▶ PROBLEM DESCRIPTION
When you give the entries again, keep every word as it stands and drop the pictures.

▶ DATA FOR PROCESSING
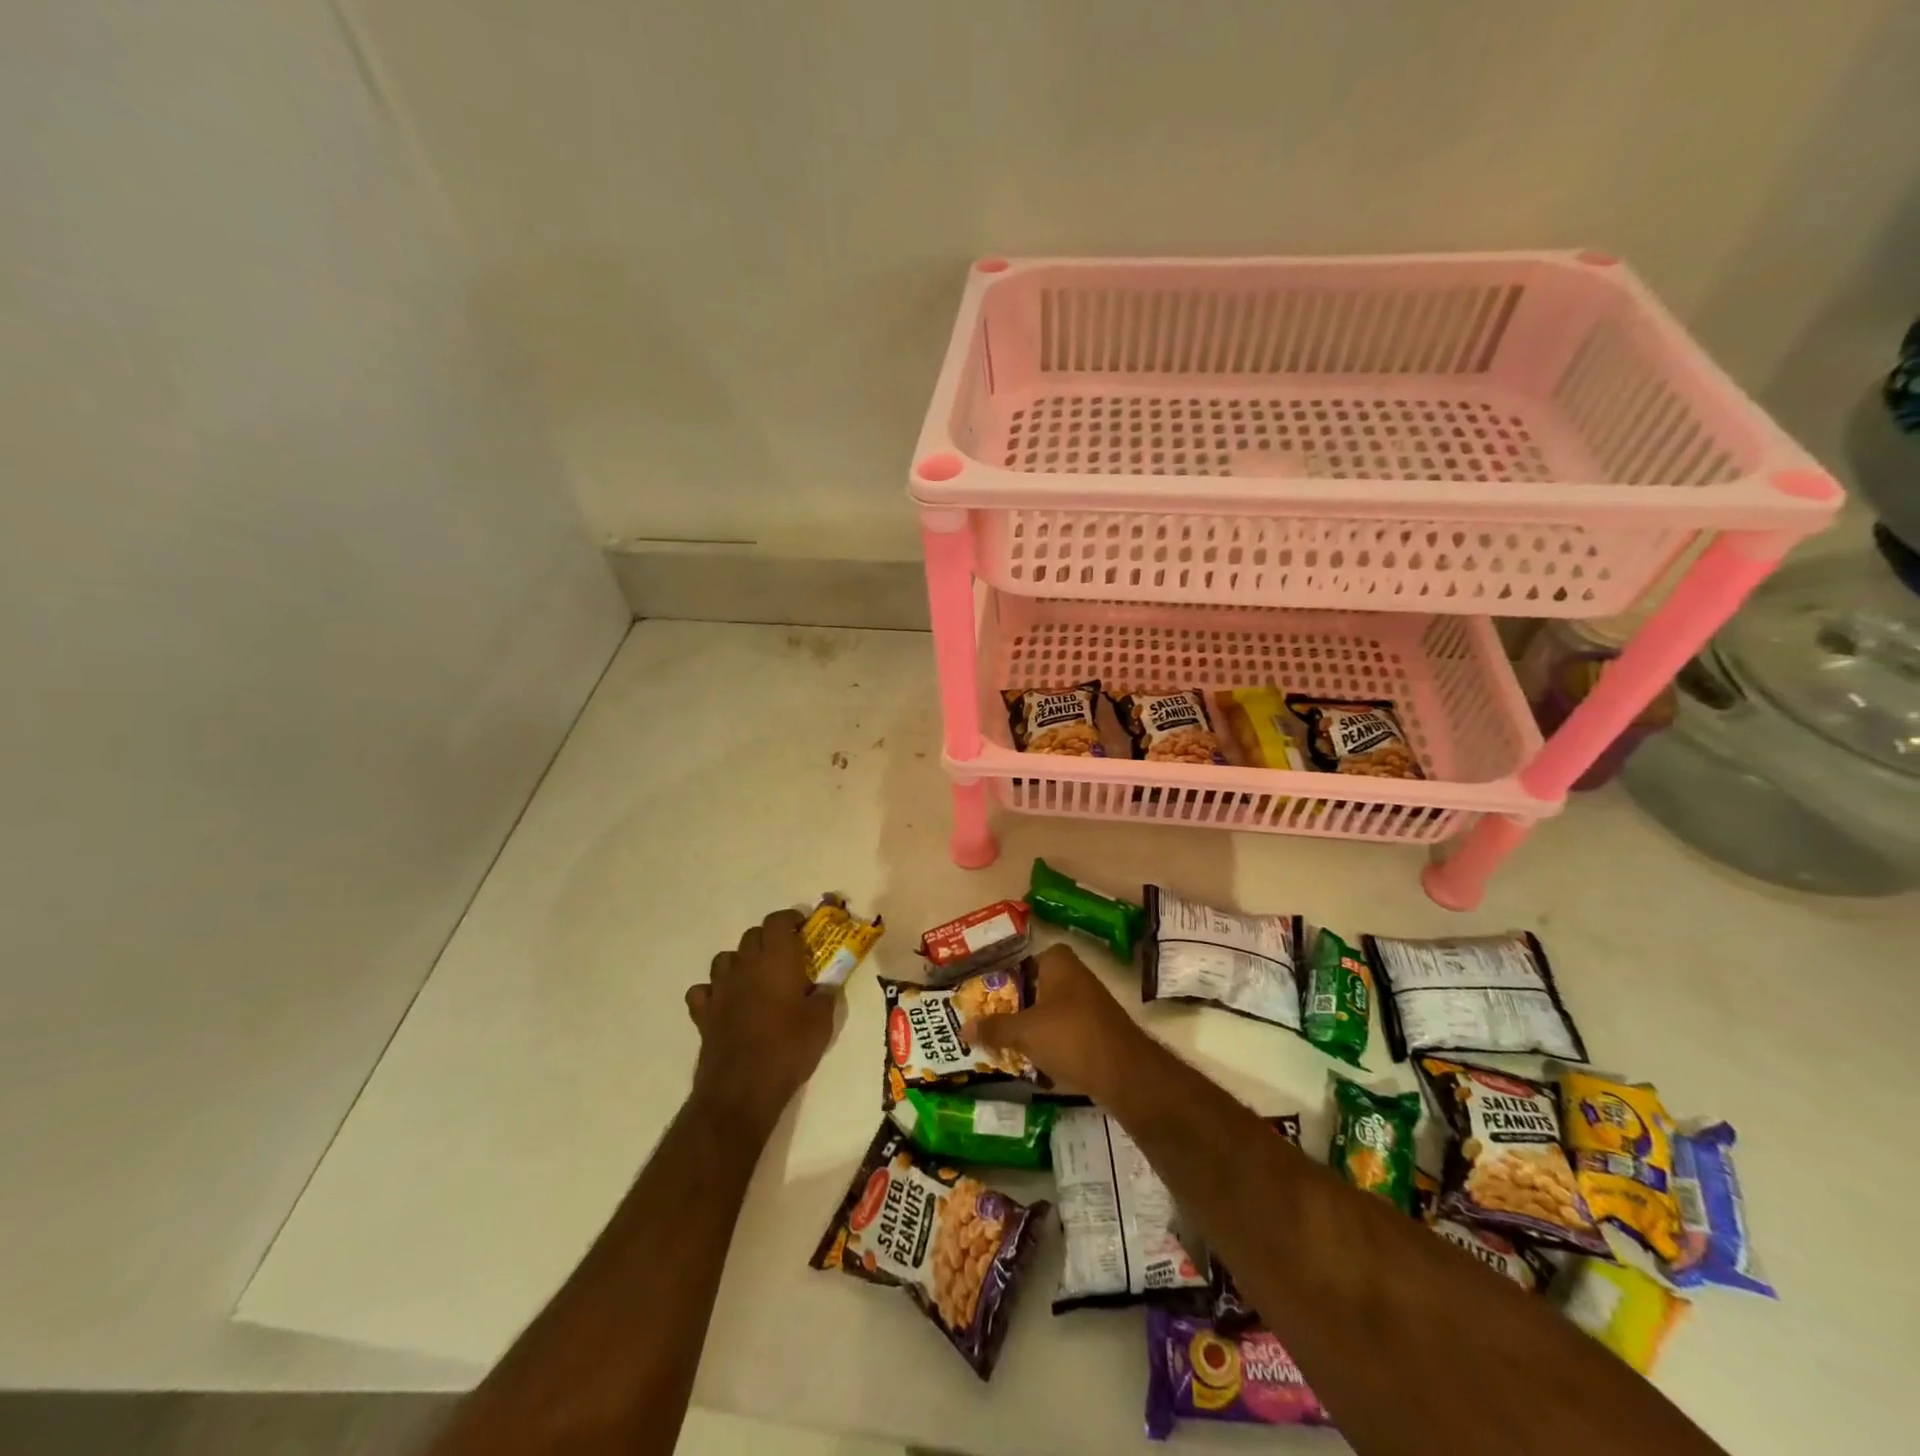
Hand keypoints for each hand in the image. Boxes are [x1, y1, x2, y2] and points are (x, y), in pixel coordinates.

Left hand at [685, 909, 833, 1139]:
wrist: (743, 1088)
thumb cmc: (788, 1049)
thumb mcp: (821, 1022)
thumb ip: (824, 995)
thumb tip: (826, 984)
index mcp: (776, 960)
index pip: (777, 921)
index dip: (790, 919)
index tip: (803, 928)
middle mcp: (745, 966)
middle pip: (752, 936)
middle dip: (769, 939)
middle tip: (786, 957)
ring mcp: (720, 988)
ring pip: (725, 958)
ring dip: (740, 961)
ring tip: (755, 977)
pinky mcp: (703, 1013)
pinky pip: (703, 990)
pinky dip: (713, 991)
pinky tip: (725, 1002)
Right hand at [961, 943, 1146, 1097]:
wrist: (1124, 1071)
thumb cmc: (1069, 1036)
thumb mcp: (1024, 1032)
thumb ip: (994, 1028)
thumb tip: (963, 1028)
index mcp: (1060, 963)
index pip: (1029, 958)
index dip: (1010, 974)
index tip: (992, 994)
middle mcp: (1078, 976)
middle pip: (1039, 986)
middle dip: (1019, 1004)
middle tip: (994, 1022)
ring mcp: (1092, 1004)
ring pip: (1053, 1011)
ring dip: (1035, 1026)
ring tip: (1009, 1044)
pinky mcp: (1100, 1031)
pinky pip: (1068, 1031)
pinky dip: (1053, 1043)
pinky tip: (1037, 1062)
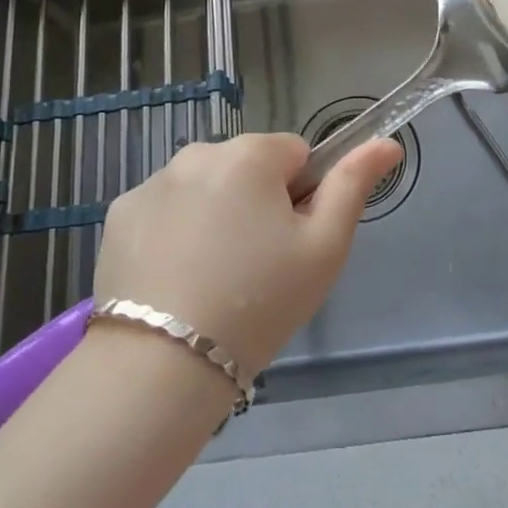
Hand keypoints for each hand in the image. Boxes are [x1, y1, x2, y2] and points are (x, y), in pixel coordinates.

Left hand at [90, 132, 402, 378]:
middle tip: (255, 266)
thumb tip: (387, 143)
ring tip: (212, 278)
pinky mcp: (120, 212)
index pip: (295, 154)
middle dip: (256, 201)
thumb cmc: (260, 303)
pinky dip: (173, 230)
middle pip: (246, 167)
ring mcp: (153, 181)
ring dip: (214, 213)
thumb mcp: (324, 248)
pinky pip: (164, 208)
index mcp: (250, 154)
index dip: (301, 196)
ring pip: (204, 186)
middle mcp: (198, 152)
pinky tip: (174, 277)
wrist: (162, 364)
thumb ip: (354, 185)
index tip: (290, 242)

▶ OUTPUT OF THE EXERCISE
Hand keypoints for each hand in the image. Boxes are [x1, y1, x2, y2] and points are (x, y), in pixel coordinates.

Left hand at [685, 909, 833, 1139]:
wrist: (743, 1088)
thumb cmc: (788, 1049)
thumb mcp: (821, 1022)
thumb ip: (824, 995)
thumb tip: (826, 984)
index mcp: (776, 960)
index pip: (777, 921)
index dip: (790, 919)
index tip: (803, 928)
middle mcp: (745, 966)
middle pip: (752, 936)
middle dip: (769, 939)
middle tip: (786, 957)
ring mcp: (720, 988)
ring pip: (725, 958)
ring dip: (740, 961)
ring tip: (755, 977)
pinky mcp: (703, 1013)
pinky pip: (703, 990)
pinky dip: (713, 991)
pinky tip: (725, 1002)
Right hand at [961, 943, 1146, 1097]:
wrist: (1124, 1071)
thumb cmc: (1069, 1036)
thumb mcp: (1024, 1032)
thumb ip: (994, 1028)
thumb tip: (963, 1028)
index mcp: (1060, 963)
index pip: (1029, 958)
index dip: (1010, 974)
index tip: (992, 994)
middle mcp: (1078, 976)
middle pip: (1039, 986)
middle dip: (1019, 1004)
middle tip: (994, 1022)
ring mcp: (1092, 1004)
ring pip: (1053, 1011)
ring dip: (1035, 1026)
ring tip: (1009, 1044)
pinky mcp: (1100, 1031)
pinky pip: (1068, 1031)
pinky dip: (1053, 1043)
pinky tip: (1037, 1062)
Hand keypoints for each hand in the image. Boxes are [x1, y1, x2, y2] and points are (x, y), in pixel coordinates.

Left hand at [90, 132, 402, 378]:
middle tip: (255, 266)
thumb tip: (387, 143)
ring tip: (212, 278)
pinky mcp: (120, 212)
index pip: (295, 154)
middle dip: (256, 201)
thumb cmc: (260, 303)
pinky dip: (173, 230)
middle pip: (246, 167)
ring mcp: (153, 181)
ring dip: (214, 213)
thumb mcp: (324, 248)
pinky pip: (164, 208)
index mcp: (250, 154)
index dip: (301, 196)
ring pip: (204, 186)
middle mcp: (198, 152)
pinky tip: (174, 277)
wrist: (162, 364)
thumb ip: (354, 185)
index tip: (290, 242)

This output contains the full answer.